Cuban American sugar and real estate magnates

The Fanjul family —Cuban-born siblings Alfonso "Alfy" Fanjul Jr., Lillian "Lian" Fanjul de Azqueta, José "Pepe" Fanjul, Alexander Fanjul, and Andres Fanjul—are owners of Fanjul Corp., a vast sugar and real estate conglomerate. It comprises the subsidiaries Domino Sugar, Florida Crystals, C&H Sugar, Redpath Sugar, former Tate & Lyle sugar companies, and American Sugar Refining. Fanjul Corp. also owns a 35% stake in Central Romana Corporation of La Romana, Dominican Republic.

The Fanjuls are major political donors and fund philanthropic endeavors. Because they built their wealth on vast corporate subsidies, they are known as the "first family of corporate welfare". They donate to both the Democratic Party as well as Republican Party candidates.

==History==
The Fanjul brothers were born in Havana, Cuba and are descendants of Spanish immigrants. Alfonso Fanjul Sr. married the daughter of Spaniard Andres Gomez-Mena who immigrated to Cuba in the 19th century and built up an empire of sugar mills and property by the time he died in 1910. The couple's holdings were then combined to create a large business of cane sugar mills, refineries, distilleries, and significant amounts of real estate.
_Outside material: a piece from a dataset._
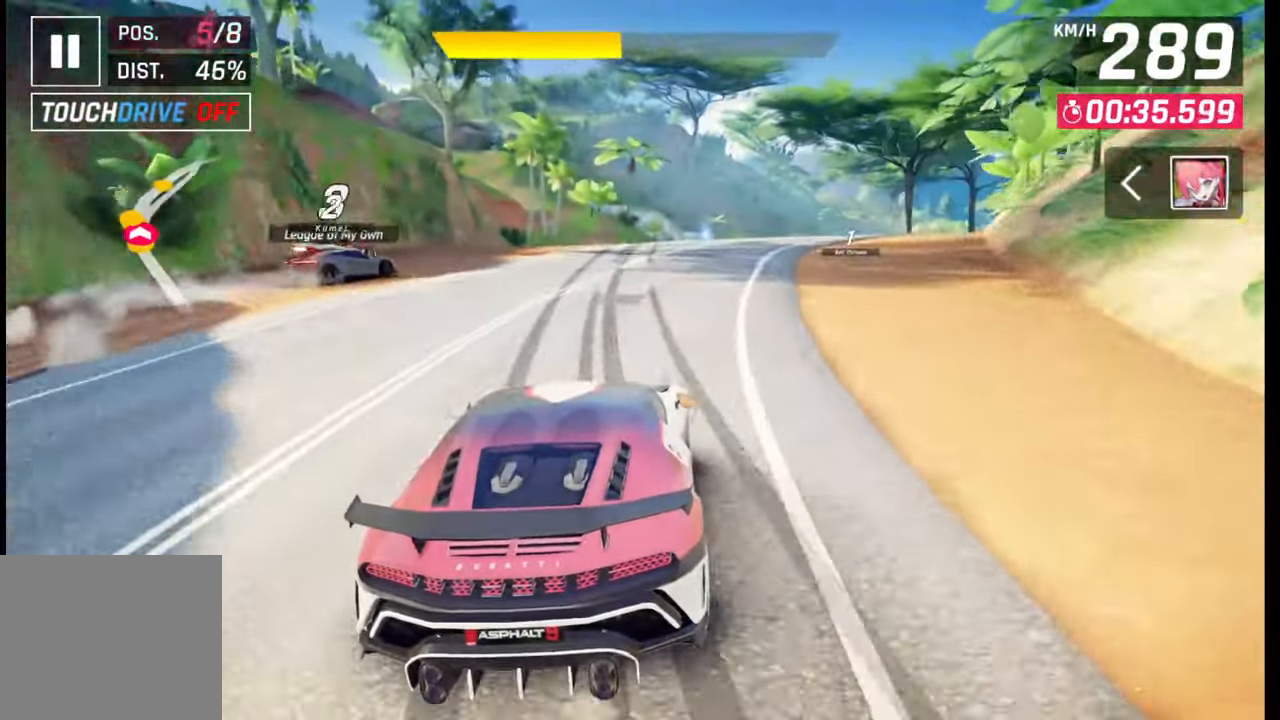
{"buttons": [], "left_stick": "right", "right_stick": "center", "events": []}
Due to Fidel Castro's 1959 Marxist Cuban Revolution, the family moved to Florida along with other wealthy, dispossessed Cuban families. In 1960, Alfonso Sr., the father of the current CEO of Fanjul Corp. Alfonso Jr., bought 4000 acre of property near Lake Okeechobee along with some sugar mills from Louisiana and started over in the US. Alfonso Sr. and his son Alfy Fanjul got the firm off the ground and Pepe, Alexander and Andres joined in the late 1960s and 1970s. Pepe Fanjul Jr. joined the sugar firm in 2002. As of 2008, the company owned 155000 acre in Palm Beach County.

In October 1984, Alfonso Fanjul and J. Pepe Fanjul along with Gulf and Western Industries announced they had reached a deal for Gulf and Western to sell its sugar businesses in Florida and the Dominican Republic, along with associated operations, to the Fanjul companies, for an undisclosed amount. In the Dominican Republic, the transaction included 240,000 acres of land, a sugar mill, two hotels in the capital of Santo Domingo and the exclusive resort Casa De Campo in the eastern region of La Romana. Assets included in the Florida purchase were 90,000 acres of land in Palm Beach County, a sugar mill and a sugar refinery.

In 2001, the family expanded into the charter school business. They established a religious elementary school, Glades Academy, which has about 200 students. They also established a high school Everglades Preparatory Academy, which serves 600 students. The student body in 2023 was 80 percent Hispanic and 12 percent black with about 5 percent white.

The Fanjul family focus their philanthropic activities on the rural communities of western Palm Beach County, including the creation of one single family strengthening center offering limited day care, after-school care and food assistance programs. In 2013, New Hope Charities celebrated 25 years of service to the communities and honored J. Pepe Fanjul, its longtime chairman.

With the region's desire for expanded economic development in the agricultural area, the Fanjul brothers partnered with the Business Development Board to assist full-time with the recruitment of economic opportunities.

==Business holdings==
The Fanjuls began vertically integrating their sugar holdings in 1991 with the creation of the company's own sugar marketing arm. Previously, their Florida sugar was marketed by Savannah Foods & Industries of Georgia.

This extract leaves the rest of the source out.